HAVI ENTERS, COURTS DIRECT
JILK has since reinforced its legal team with the addition of Nelson Havi, the former Law Society of Kenya president whose combative courtroom style has made him the advocate of choice for parties seeking to match muscle with muscle. Appearing before Justice Gikonyo on February 18, 2026, Havi informed the court that the matters raised were of sufficient weight to demand expedition.
Justice Gikonyo, now carrying oversight of both the 2024 petition and the 2026 civil suit, directed that responses to all pending applications be filed and served within three days, scheduling a further mention for February 24, 2026. He subsequently directed that the three pending applications in the original petition be heard in open court on March 23, 2026.
JILK has separately filed an application asking the court to hear and determine the 2024 petition before March 19 and deliver judgment before April 30, 2026, citing the looming July 31 deadline for Diageo’s exit from Kenya as the existential urgency behind their request.
KBL, for its part, appeared before Justice Gikonyo accusing JILK of filing applications in deliberate contravention of court directions, characterising it as harassment. JILK’s lawyers responded with what might be described as institutional incredulity. They noted that KBL had enjoyed fourteen months of court-ordered suspension of the arbitration, all while no substantive hearing had taken place, and suggested that characterising the respondent’s procedural responses as harassment inverted the realities of who had benefited from delay.
THE MEDIA’S SILENCE AND ITS MEANING
One of the more uncomfortable aspects of this affair is the near-total silence of Kenya’s mainstream media on proceedings of this magnitude.
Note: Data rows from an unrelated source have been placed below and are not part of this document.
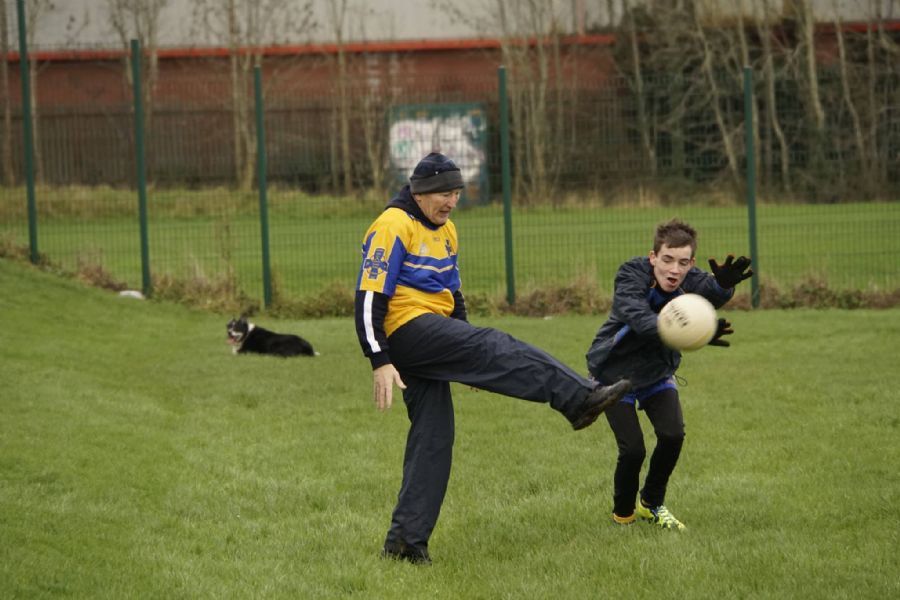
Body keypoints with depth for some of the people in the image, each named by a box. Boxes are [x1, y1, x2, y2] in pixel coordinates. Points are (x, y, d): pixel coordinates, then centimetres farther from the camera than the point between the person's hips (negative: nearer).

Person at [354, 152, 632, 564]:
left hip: (432, 337, 9)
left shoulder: (446, 231, 18)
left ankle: (406, 540, 3)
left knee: (433, 436, 2)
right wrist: (380, 362, -22)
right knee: (494, 346, -21)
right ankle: (579, 398, -29)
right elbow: (369, 298, -16)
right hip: (406, 328, -9)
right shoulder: (394, 227, -11)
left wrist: (468, 357, 24)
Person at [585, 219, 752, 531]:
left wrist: (722, 283, -70)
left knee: (672, 435, -12)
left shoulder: (689, 280, -20)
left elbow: (712, 294, -43)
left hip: (657, 370, 4)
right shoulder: (631, 276, -30)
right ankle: (623, 513, 15)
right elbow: (642, 321, -47)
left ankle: (652, 504, 15)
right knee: (633, 449, -13)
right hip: (615, 371, -4)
A Ksh3 billion dispute, accusations of sexual abuse against a foreign national who has allegedly fled the country, a CEO accused of facilitating that departure, judges recusing themselves, a former attorney general’s law firm accused of switching sides after taking confidential instructions, and a British multinational selling its stake and preparing to leave the country before a judgment can be rendered. These are not minor footnotes in the commercial life of the republic.
JILK’s lawyers have noted, not without justification, that the companies at the centre of this dispute are among the most significant advertisers in the Kenyan media landscape. They have drawn their own conclusions.
The stakes for every party are enormous. For JILK, the question is whether they can force a resolution of a Ksh3 billion claim before Diageo’s exit renders the judgment pyrrhic. For KBL and EABL, the question is whether their legal strategy, which critics characterise as a deliberate campaign of procedural attrition, will survive judicial scrutiny before a Divisional Head who has made expedition a priority. For Jane Karuku and Eric Kiniti, the question is more personal: whether a private criminal prosecution alleging assistance to a fleeing sexual abuser will proceed, and whether the defamation suit they have threatened against Maina will persuade him to retreat.
On the available evidence, Sammy Maina has no intention of retreating. His lawyer Kibe Mungai has told the EABL legal team to bring their suit. Nelson Havi has told the court that the issues are weighty and must be heard. And two women who walked into Muthaiga Police Station six years ago are still waiting to see the man they accused brought back to Kenya to answer for what they say he did to them in his Kisumu office.
Brendon Daly, wherever he is, has not returned.